Factorisation of Cubic Expressions

A cubic expression is an algebraic expression where the highest power of the variable is 3, such as:

\(ax^3 + bx^2 + cx + d\)

Cubic factorisation is slightly more advanced than quadratic factorisation, but once we understand the patterns, it becomes manageable. We normally use one of these methods:

• Take out common factor
• Grouping method
• Cubic identities
• Finding one factor using trial and error

Based on the type of expression, different methods work better.

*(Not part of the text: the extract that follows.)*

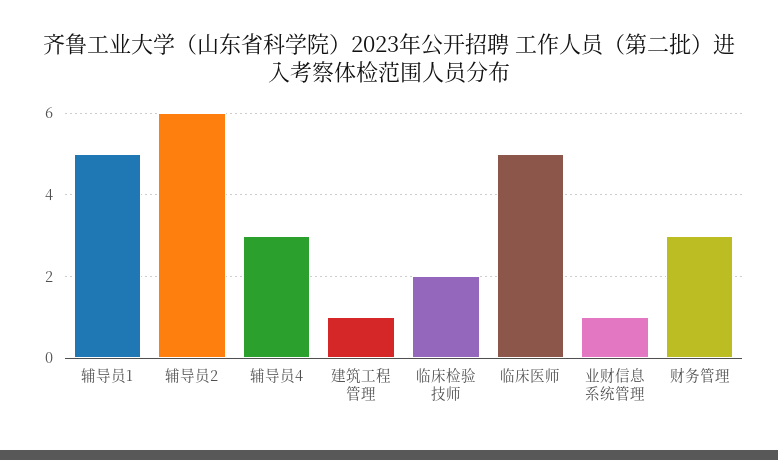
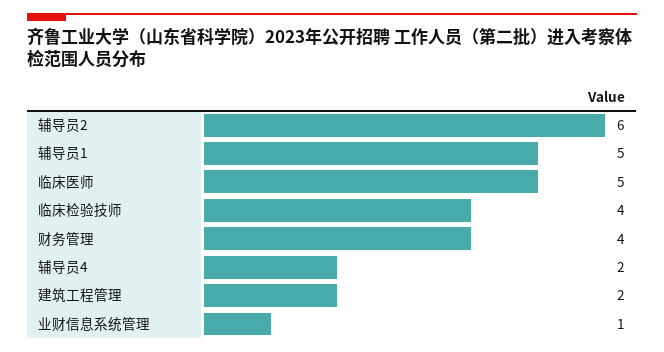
辅导员4: 3 -> 2
建筑工程管理: 1 -> 2
临床检验技师: 2 -> 4
财务管理: 3 -> 4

Example: Factorise \(x^3 - 4x^2 + 3x - 12\)

Group:

\((x^3 - 4x^2) + (3x - 12)\)

Common:

• \(x^2(x - 4)\)
• \(3(x - 4)\)

Take binomial:

\((x - 4)(x^2 + 3)\)

For a cubic \(ax^3 + bx^2 + cx + d\):

1. Check common factor.
2. Try grouping.
3. Try cube identity.
4. Try simple roots like 1, -1, 2, -2.
5. Once one factor is found, divide the cubic to get a quadratic.
6. Factorise the quadratic.

1. \(x^3 - 8\)

\(= x^3 - 2^3 = (x - 2)(x^2 + 2x + 4)\)

2. \(8x^3 + 12x^2 + 6x\)

Common = \(2x\)

→ \(2x(4x^2 + 6x + 3)\)

3. \(p^3 + 4p^2 + p + 4\)

Group → \((p^3 + 4p^2) + (p + 4)\)

→ \(p^2(p + 4) + 1(p + 4)\)

Final → \((p + 4)(p^2 + 1)\)

• Forgetting to check for a common factor first.
• Confusing \(a^3 + b^3\) with \((a + b)^3\).
• Wrong signs in cube identities.
• Incorrect grouping of terms.
• Not verifying whether identity matches exactly.

Factorise:

1. \(x^3 + 125\)
2. \(27y^3 - 1\)
3. \(x^3 + x^2 + x + 1\)
4. \(64 - x^3\)

• Cubics can be factorised using common factors, grouping, identities, or trial methods.
• Important identities: \(a^3 + b^3\) and \(a^3 - b^3\).
• Grouping works very well for 4-term expressions.
• Always verify the factorisation by expanding.